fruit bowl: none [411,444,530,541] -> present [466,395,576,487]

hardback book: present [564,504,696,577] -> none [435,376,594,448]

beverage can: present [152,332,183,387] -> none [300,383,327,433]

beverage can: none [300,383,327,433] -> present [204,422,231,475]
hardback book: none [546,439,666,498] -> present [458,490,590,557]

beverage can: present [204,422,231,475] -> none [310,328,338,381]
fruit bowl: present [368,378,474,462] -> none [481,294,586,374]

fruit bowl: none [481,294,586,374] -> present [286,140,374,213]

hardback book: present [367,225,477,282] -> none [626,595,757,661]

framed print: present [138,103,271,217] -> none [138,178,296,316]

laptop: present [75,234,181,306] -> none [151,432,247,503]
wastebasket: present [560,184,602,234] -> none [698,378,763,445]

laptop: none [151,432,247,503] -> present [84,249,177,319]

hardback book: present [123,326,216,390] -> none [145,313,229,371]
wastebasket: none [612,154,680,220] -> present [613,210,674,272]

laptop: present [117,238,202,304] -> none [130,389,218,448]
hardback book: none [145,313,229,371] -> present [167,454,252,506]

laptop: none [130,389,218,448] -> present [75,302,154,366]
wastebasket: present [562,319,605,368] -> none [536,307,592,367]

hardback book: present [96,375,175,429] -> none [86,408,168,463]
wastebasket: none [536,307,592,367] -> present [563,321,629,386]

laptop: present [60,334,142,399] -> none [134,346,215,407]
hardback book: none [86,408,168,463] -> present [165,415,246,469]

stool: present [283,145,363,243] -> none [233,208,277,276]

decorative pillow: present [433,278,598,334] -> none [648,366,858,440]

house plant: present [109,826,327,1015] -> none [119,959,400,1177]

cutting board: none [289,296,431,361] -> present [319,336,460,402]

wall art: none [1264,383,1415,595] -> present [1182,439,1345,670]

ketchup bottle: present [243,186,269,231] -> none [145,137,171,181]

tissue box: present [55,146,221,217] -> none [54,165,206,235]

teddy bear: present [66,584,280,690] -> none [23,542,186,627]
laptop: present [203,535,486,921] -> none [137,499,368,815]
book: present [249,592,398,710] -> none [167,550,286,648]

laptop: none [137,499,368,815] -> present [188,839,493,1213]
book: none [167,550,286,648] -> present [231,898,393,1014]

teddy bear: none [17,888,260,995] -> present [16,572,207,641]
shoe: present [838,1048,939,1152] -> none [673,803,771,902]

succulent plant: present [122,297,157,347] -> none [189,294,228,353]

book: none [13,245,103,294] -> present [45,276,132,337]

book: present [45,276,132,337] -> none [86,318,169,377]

========================

### EXERCISE PROMPT
Exactly the lines above from the one with "fruit bowl: present" to the one with "laptop: present [75,234,181,306]", both included, are to be quoted; leave the rest out.

### WRITTEN SOLUTION
fruit bowl: present [368,378,474,462] -> none [481,294,586,374]

fruit bowl: none [481,294,586,374] -> present [286,140,374,213]

hardback book: present [367,225,477,282] -> none [626,595,757,661]

framed print: present [138,103,271,217] -> none [138,178,296,316]

laptop: present [75,234,181,306] -> none [151,432,247,503]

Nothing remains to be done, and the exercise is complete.